I knew another man who came from the streets, and even that was just recently. He had not the slightest shred of education, and it showed. But he spent hours, many hours, just sitting in God’s presence, listening to his heartbeat, talking with him about what was on his heart.

When I listened to him, I realized that he had some ideas that were pretty messed up, and the first guy could help him with that. And I saw that he had some serious insecurity issues, identity issues, and the second guy could really help him with that.

But when he talked, he blew my mind. He healed the sick regularly, got words of knowledge effortlessly, and unbelievers listened carefully when he talked about his Jesus.

When I listened to him, I thought, “Father, is this really possible? Can your children walk in this kind of revelation, this kind of power, in this day and age?”

I learned some things in this reflection.

I really do love meditating on the things God has done in my world, in my life. The angel in Revelation 19 was right: the testimony of Jesus, who he is, what he's done, really is the spirit of prophecy. Mmm mmm. So good.

Different people have imparted different strengths into my life. If I only listened to people like me, I would certainly not be who I am today. Since both my wife and I like who I am today, this would be a bad thing.
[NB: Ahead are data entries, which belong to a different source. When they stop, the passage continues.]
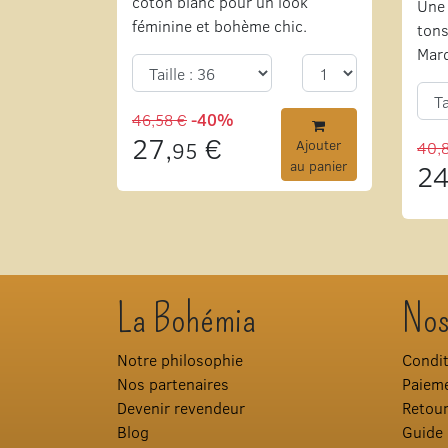
coton blanc pour un look
Une 
féminine et bohème chic.
tons
Mar
46,58 €
-40%
27,
€
95
Ajouter
40,
au panier
24
La Bohémia
Nos
Notre philosophie
Condit
Nos partenaires
Paieme
Devenir revendeur
Retou
Blog
Guide 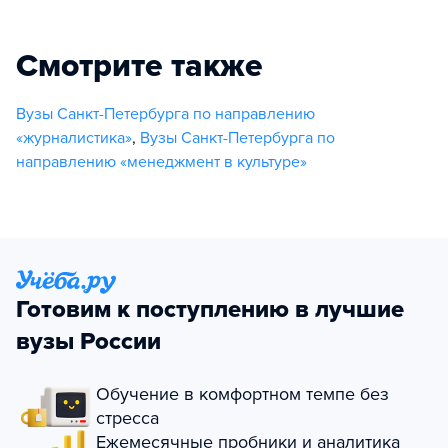
Смотрите также
Вузы Санкт-Петербурга по направлению
«журналистика»
,
Вузы Санкт-Петербурга по
направлению «менеджмент в культуре»
Готовим к поступлению в лучшие
вузы России
Обучение в комфортном темпе без
стресса
Ежемесячные пробники и аналитика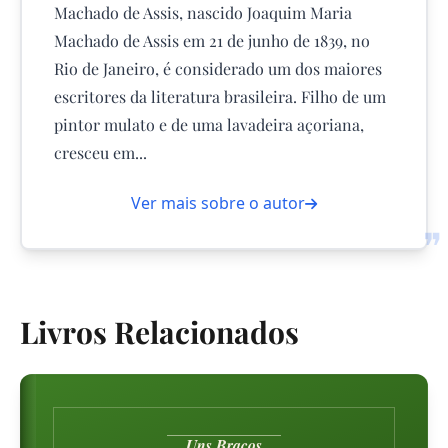
Machado de Assis, nascido Joaquim Maria
Machado de Assis em 21 de junho de 1839, no
Rio de Janeiro, é considerado um dos maiores
escritores da literatura brasileira. Filho de um
pintor mulato e de uma lavadeira açoriana,
cresceu em...
Ver mais sobre o autor
❞
Livros Relacionados
Uns Braços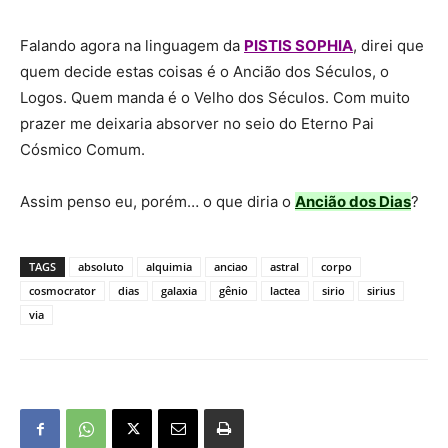
Falando agora na linguagem da
PISTIS SOPHIA
, direi que
quem decide estas coisas é o Ancião dos Séculos, o
Logos. Quem manda é o Velho dos Séculos. Com muito
prazer me deixaria absorver no seio do Eterno Pai
Cósmico Comum.
Assim penso eu, porém… o que diria o
Ancião dos Dias
?
TAGS
absoluto
alquimia
anciao
astral
corpo
cosmocrator
dias
galaxia
gênio
lactea
sirio
sirius
via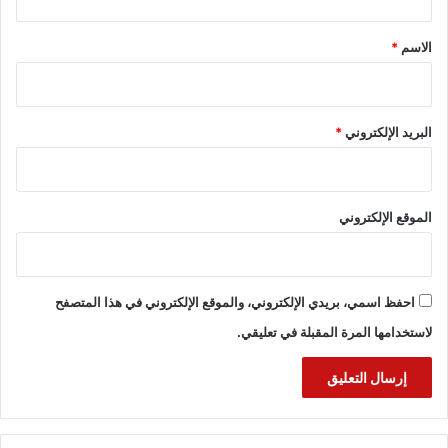
ق
*
الاسم
*
البريد الإلكتروني
*
الموقع الإلكتروني
احفظ اسمي، بريدي الإلكتروني، والموقع الإلكتروني في هذا المتصفح
لاستخدامها المرة المقبلة في تعليقي.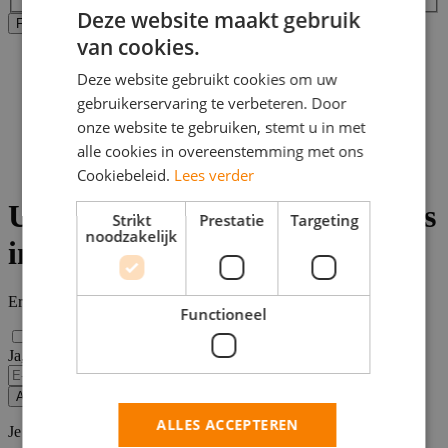
Deze website maakt gebruik
Alle filters wissen
Filters Toepassen
van cookies.
Home
>
Deze website gebruikt cookies om uw
Bijbaan
gebruikerservaring te verbeteren. Door
>
onze website te gebruiken, stemt u in met
Hoogeveen
>
alle cookies in overeenstemming met ons
Vacatures uiterlijke verzorging
Cookiebeleid.
Lees verder
Uiterlijke Verzorging vacatures
Strikt
Prestatie
Targeting
noodzakelijk
in Hoogeveen
Er zijn
0
Uiterlijke Verzorging vacatures in Hoogeveen gevonden.
Functioneel
Ja, email mij de nieuwste vacatures van deze zoekopdracht!
Alert opslaan
ALLES ACCEPTEREN
Je kunt vacature-alerts op elk moment uitzetten.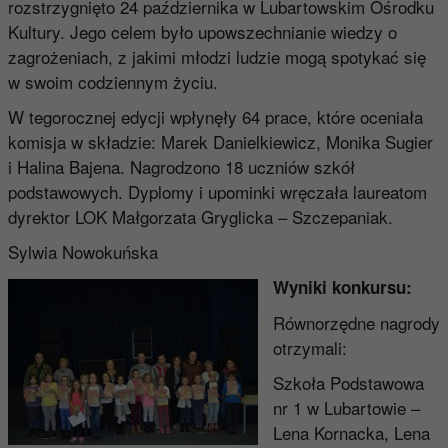
rozstrzygnięto 24 października w Lubartowskim Ośrodku
Kultury. Jego celem było upowszechnianie wiedzy o
zagrożeniach, z jakimi młodzi ludzie mogą spotykać się
w swoim codziennym życiu.
W tegorocznej edycji wpłynęły 64 prace, które oceniała
komisja w składzie: Marek Danielkiewicz, Monika Sugier
i Halina Bajena. Nagrodzono 18 uczniów szkół
podstawowych. Dyplomy i upominki wręczała laureatom
dyrektor LOK Małgorzata Gryglicka – Szczepaniak.
Sylwia Nowokuńska
Wyniki konkursu:
Równorzędne nagrody
otrzymali:
Szkoła Podstawowa
nr 1 w Lubartowie –
Lena Kornacka, Lena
Even people that make me uncomfortable can have a great impact on my life, provided I’m willing to learn. It's that "willing" part that I wrestle with sometimes.

It’s not enough to know ABOUT God. I must know God. And there’s more to know than I have any idea, even now. What a big heart!

It’s not enough to know God. I must also know ABOUT God if I aspire to trust him, to be like him. And again, there’s more to know about him than I even believe is possible.

When God invests himself into a person, he doesn’t necessarily make that person tidy, neat, clean, respectable. My ideas for what a “Good Christian” is were woefully inadequate, which means they are probably still woefully inadequate today. (Yet again I am reminded: He is NOT a tame lion.)